(Dataset entries)
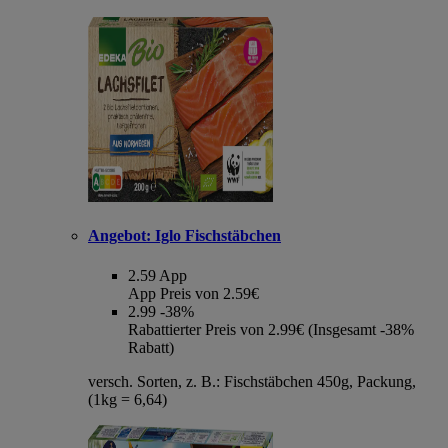
Angebot:
Iglo Fischstäbchen
2.59
App
App Preis von 2.59€
2.99
-38%
Rabattierter Preis von 2.99€ (Insgesamt -38%
Rabatt)
versch. Sorten, z. B.: Fischstäbchen 450g, Packung,
(1kg = 6,64)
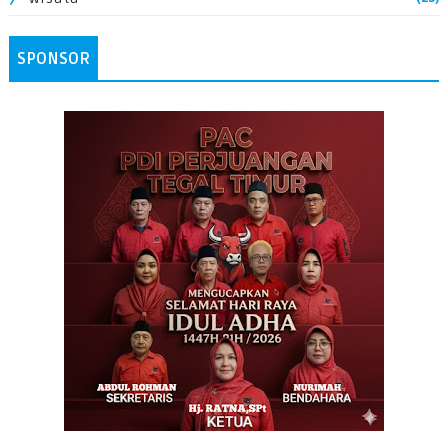
SPONSOR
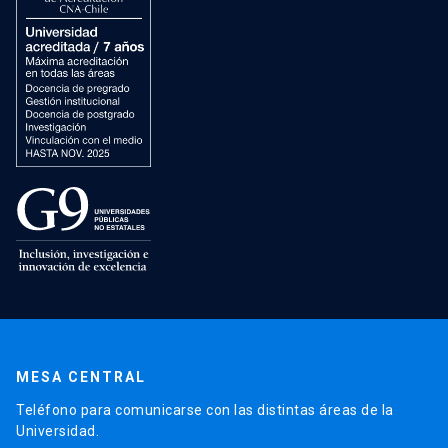
MESA CENTRAL
Teléfono para comunicarse con las distintas áreas de la
Universidad.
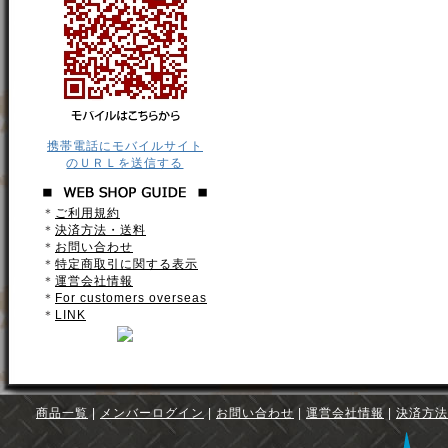
携帯電話にモバイルサイト
のＵＲＬを送信する
＊
ご利用規約
＊
決済方法・送料
＊
お問い合わせ
＊
特定商取引に関する表示
＊
運営会社情報
＊
For customers overseas
＊
LINK
商品一覧
|
メンバーログイン
|
お問い合わせ
|
運営会社情報
|
決済方法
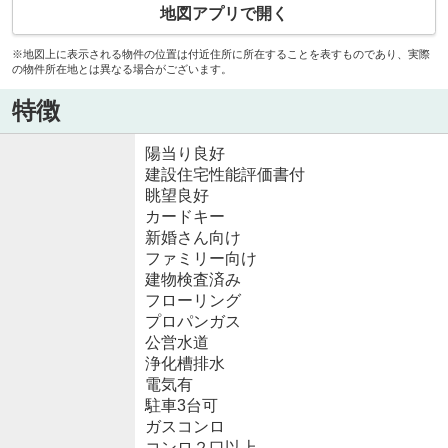
地図アプリで開く
※地図上に表示される物件の位置は付近住所に所在することを表すものであり、実際
の物件所在地とは異なる場合がございます。
特徴
陽当り良好
建設住宅性能評価書付
眺望良好
カードキー
新婚さん向け
ファミリー向け
建物検査済み
フローリング
プロパンガス
公営水道
浄化槽排水
電気有
駐車3台可
ガスコンロ
コンロ２口以上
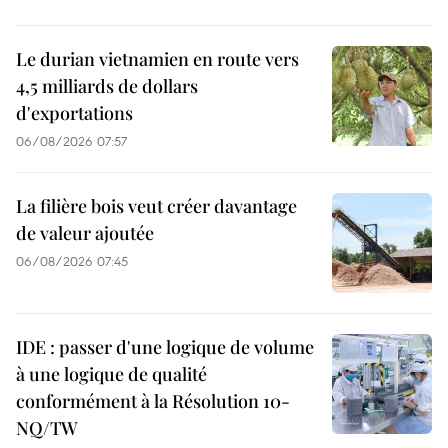
Le durian vietnamien en route vers
4,5 milliards de dollars
d'exportations
06/08/2026 07:57
La filière bois veut créer davantage
de valeur ajoutée
06/08/2026 07:45
IDE : passer d'une logique de volume
à une logique de qualité
conformément à la Résolution 10-
NQ/TW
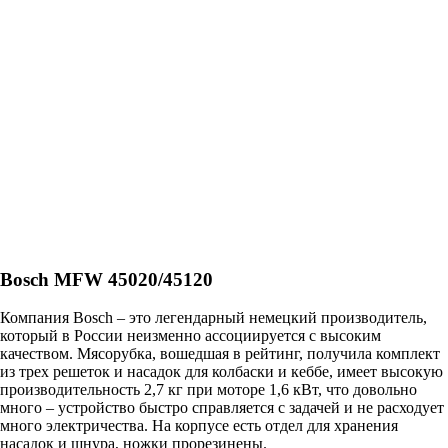
Bosch MFW 45020/45120
Компания Bosch – это легендарный немецкий производитель,
который в России неизменно ассоциируется с высоким
качеством. Мясорубка, вошедшая в рейтинг, получила комплект
из трех решеток и насадок для колбаски и кеббе, имеет высокую
производительность 2,7 кг при моторе 1,6 кВт, что довольно
много – устройство быстро справляется с задачей и не расходует
много электричества. На корпусе есть отдел для хранения
насадок и шнура, ножки прорезинены.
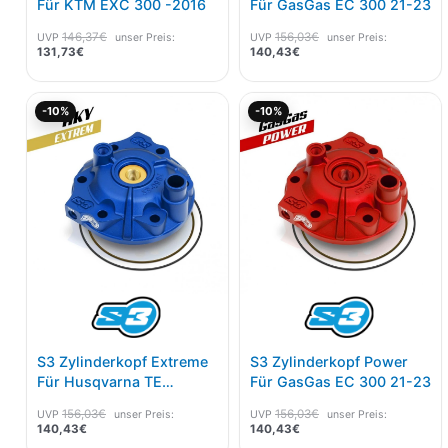
Für KTM EXC 300 -2016
Für GasGas EC 300 21-23
146,37
€
156,03
€
UVP
unser Preis:
UVP
unser Preis:
131,73
€
140,43
€
Aktueller
Ursprünglicher
Aktueller
Ursprünglicher
-10%
-10%
Preis
Preis
Preis
Preis
ist:
war:
ist:
war:
140,43€.
156,03€
140,43€.
156,03€
S3 Zylinderkopf Extreme
S3 Zylinderkopf Power
Für Husqvarna TE
Für GasGas EC 300 21-23
300/300i 17-23
156,03
€
156,03
€
UVP
unser Preis:
UVP
unser Preis:
140,43
€
140,43
€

To-do item =
Above are the records; copy exactly the lines from the one with "MESA CENTRAL" through the one with "Bosch MFW 45020/45120", including both, and nothing more. Leave out pictures.

Written response =
MESA CENTRAL
Teléfono para comunicarse con las distintas áreas de la
Universidad.
携帯電話にモバイルサイト
のＵＲＬを送信する
＊
ご利用規約
＊
決済方法・送料
＊
お問い合わせ
＊
特定商取引に関する表示
＊
運営会社情報
＊
For customers overseas
＊
LINK
商品一覧
|
メンバーログイン
|
お問い合わせ
|
運営会社情報
|
決済方法
地図アプリで開く
※地図上に表示される物件の位置は付近住所に所在することを表すものであり、実際
の物件所在地とは異なる場合がございます。
特徴
陽当り良好
建設住宅性能評価書付
眺望良好
カードキー
新婚さん向け
ファミリー向け
建物検査済み
フローリング
プロパンガス
公営水道
浄化槽排水
電気有
駐車3台可
ガスコンロ
コンロ２口以上
Le durian vietnamien en route vers
4,5 milliards de dollars
d'exportations
06/08/2026 07:57
La filière bois veut créer davantage
de valeur ajoutée
06/08/2026 07:45
IDE : passer d'une logique de volume
à une logique de qualité
conformément à la Résolution 10-
NQ/TW
Bosch MFW 45020/45120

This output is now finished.